Depuis que le Comité Freedom of Association du Bureau international du travail s’est prononcé sur le renvoi des 21 points en litige de l’industrie sucrière au National Remuneration Board (NRB), ce rapport a été différemment interprété par la Mauritius Employers Federation, en début de semaine, et hier, par le ministre du Travail, lors d’un point de presse. Si Clensy Appavoo a soutenu que le BIT a donné gain de cause à la MEF, Shakeel Mohamed est venu, lui, affirmer que ce n’est pas ce qui est mentionné dans ce rapport, qui souligne que le Comité n’est pas en mesure de se prononcer.
Les membres de la Mauritius Employers Federation (MEF), Pradeep Dursun, Azad Jeetun et Vincent d’Arifat, lors d’un point de presse en début de semaine au siège de la fédération à Ébène, avaient interprété les conclusions du rapport du Comité Freedom of Association du Bureau international du travail (BIT). Pradeep Dursun avait relevé que ce rapport « n’a rien de définitif ». Toutefois, selon la MEF, la CFA abonderait dans le même sens qu’elle. « La CFA défend clairement ce principe : les négociations collectives revêtent un caractère volontaire entre les parties, sans l’intervention d’une institution. » Et de s’appuyer sur l’article 4 de la convention 98 selon lequel les autorités publiques doivent s’abstenir de toute intervention de nature à restreindre le droit de négocier librement ou à entraver l’exercice légal des négociations, d’autant que Maurice est signataire de ce protocole.
Ainsi, la MEF affirmait lundi accueillir « très favorablement » ce rapport. Clensy Appavoo s’est dit d’ailleurs « très content » des recommendations du comité qui attirent l’attention du gouvernement sur le principe de non-interférence. Selon la section 699 du rapport, la CFA s’attend à ce que ces principes qui constituent la base de cette institution régulatrice internationale soient portés à la connaissance de la cour dans le litige entre la MSPA et les syndicats et il reviendrait au gouvernement de faire parvenir une copie de ce rapport à la cour.

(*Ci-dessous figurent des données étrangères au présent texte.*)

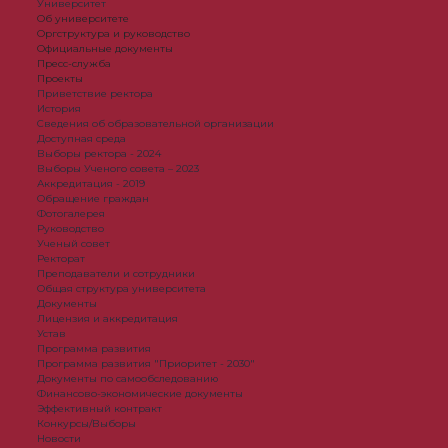
Университет
Об университете
Оргструктура и руководство
Официальные документы
Пресс-служба
Проекты
Приветствие ректора
История
Сведения об образовательной организации
Доступная среда
Выборы ректора - 2024
Выборы Ученого совета – 2023
Аккредитация - 2019
Обращение граждан
Фотогалерея
Руководство
Ученый совет
Ректорат
Преподаватели и сотрудники
Общая структура университета
Документы
Лицензия и аккредитация
Устав
Программа развития
Программа развития "Приоритет - 2030"
Документы по самообследованию
Финансово-экономические документы
Эффективный контракт
Конкурсы/Выборы
Новости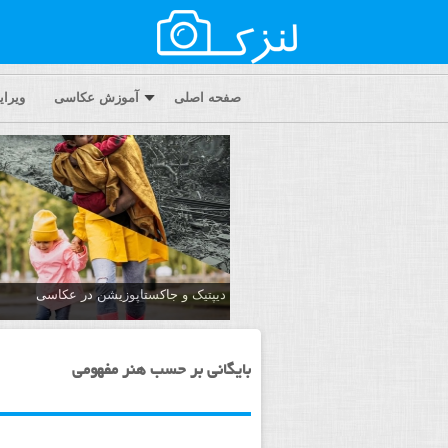
صفحه اصلی
آموزش عکاسی
ویرا
دیپتیک و جاکستا‌پوزیشن در عکاسی
بایگانی بر حسب هنر مفهومی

Toutefois, relève-t-on, la même section 699 rappelle que sa requête au gouvernement émane de « versions contradictoires de la part du plaignant » (“In view of the contradictory versions of the complainant, sic”). Par ailleurs, le rapport n’évoque qu’une requête de la CFA d’être tenue au courant des développements : « Report in which the Committee requests to be kept informed of developments. Comme l’a souligné M. Dursun, “l’affaire n’est pas classée”. »

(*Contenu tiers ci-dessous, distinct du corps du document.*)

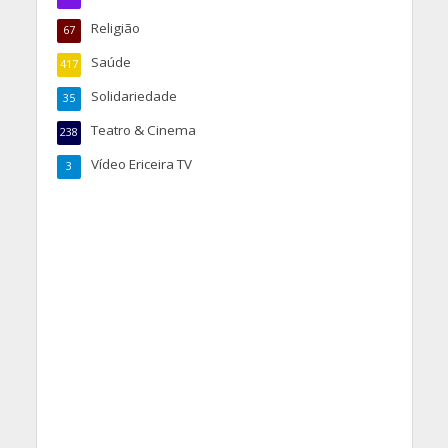
Religião
67
Saúde
417
Solidariedade
35
Teatro & Cinema
238
Vídeo Ericeira TV
3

Le ministre du Travail n’a pas tardé à réagir à la déclaration du président de la MEF. Citant les recommandations du rapport hier, il affirme que les conclusions du document ont été déformées par Clensy Appavoo, et qu’à aucun moment il n’est mentionné que le BIT donne raison au gouvernement ou à la MEF. « The committee considers that it is not in a position to determine whether the referral made by the minister was actually in contradiction of the agreement in force or even if it concerns the same group of workers, as the Government states that these questions go beyond those covered by the scope of the collective agreement and concern all workers of the sugar industry », relève le rapport.
Face à l’interprétation de la MEF et celle du ministère, le comité Freedom of Association du BIT affirme attendre le jugement de la Cour Suprême : « The committee expects, now that the matter is before the Court, that the principles underlying the Convention No 98 will be brought to the attention of the Court and request the Government to provide a copy of the court judgment as soon as it handed down ». « Il est attristant que la MEF en connaissance de cause ait décidé de donner une autre version de ce rapport », a déclaré le ministre du Travail. Shakeel Mohamed a sévèrement condamné la MEF dont il accuse certains de ses membres d’induire le public en erreur. « Le rapport est d’ailleurs disponible sur le site du BIT ! » insiste-t-il.